* [SHORT TASK 1]: Quote every line of the pressed plant sheet records word for word.

* [DOCUMENT PASSAGE]:
Professor Dr Omphemetse S Sibanda is a Professor of Law and the Executive Dean of the Faculty of Management and Law at the University of Limpopo. He holds a Doctor of Laws (in International Economic Law) from North West University, a Master of Laws from Georgetown University Law Centre, US; and an LLB (Hon) and B Juris from the then Vista University, Soweto Campus.

In the furore that followed the South African government’s failed bid to have Atul and Rajesh Gupta extradited from the United Arab Emirates, the DA put the blame squarely at the feet of the Justice Department and the National Prosecuting Authority.

The DA is calling for accountability for the government’s failure to have the Gupta brothers extradited from the UAE. Glynnis Breytenbach, the party’s shadow minister of justice and constitutional development, said in a statement issued on 7 April that the Justice Department bungled the extradition process with an ulterior motive.  

“The question now stands, whether there was ever serious intention to successfully extradite these perpetrators, bearing in mind the consequences that would have ensued for so many highly placed ANC members.”

Minister of Justice Ronald Lamola seems to be accusing his UAE counterparts of having negotiated in bad faith, acted surreptitiously and flouted the extradition treaty.

Normally, I would have said: What is the fuss about? We always knew extraditing the Guptas from the UAE was never going to be a walk in the park. Particularly if the repatriation request was to be led by a less-prepared division of the government of South Africa. Why blame the UAE? There is a growing impression that the UAE, by allowing the Guptas to leave the country or not handing them to South African authorities, points to a certain amount of nose-thumbing going on.

Extradition is a complex and internally acceptable process simplified by the presence of treaties between nations. It is undergirded by the comity of nations and values of international judicial cooperation to combat crimes. Extradition is unlike rendition, where states have been resorting to unilateral action to apprehend the suspect, be it through forcible abduction in another jurisdiction (rendition) or forcible abduction in another jurisdiction and transfer to a third state (extraordinary rendition).

* [DATASET CONTENT]:
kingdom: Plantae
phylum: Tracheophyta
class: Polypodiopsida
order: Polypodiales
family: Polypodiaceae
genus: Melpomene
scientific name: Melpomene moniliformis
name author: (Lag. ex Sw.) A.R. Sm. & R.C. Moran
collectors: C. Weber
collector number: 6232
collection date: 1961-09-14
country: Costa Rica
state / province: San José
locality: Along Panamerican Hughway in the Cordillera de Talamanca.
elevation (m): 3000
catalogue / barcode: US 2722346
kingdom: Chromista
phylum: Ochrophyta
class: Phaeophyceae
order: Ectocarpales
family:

* [SHORT TASK 2]: List each university the extradition article names.

* [WORKED ANSWER 1]:
kingdom: Plantae
phylum: Tracheophyta
class: Polypodiopsida
order: Polypodiales
family: Polypodiaceae
genus: Melpomene
scientific name: Melpomene moniliformis
name author: (Lag. ex Sw.) A.R. Sm. & R.C. Moran
collectors: C. Weber
collector number: 6232
collection date: 1961-09-14
country: Costa Rica
state / province: San José
locality: Along Panamerican Hughway in the Cordillera de Talamanca.
elevation (m): 3000
catalogue / barcode: US 2722346
kingdom: Chromista
phylum: Ochrophyta
class: Phaeophyceae
order: Ectocarpales
family:

* [WORKED ANSWER 2]:
University of Limpopo
North West University
Georgetown University Law Centre
Vista University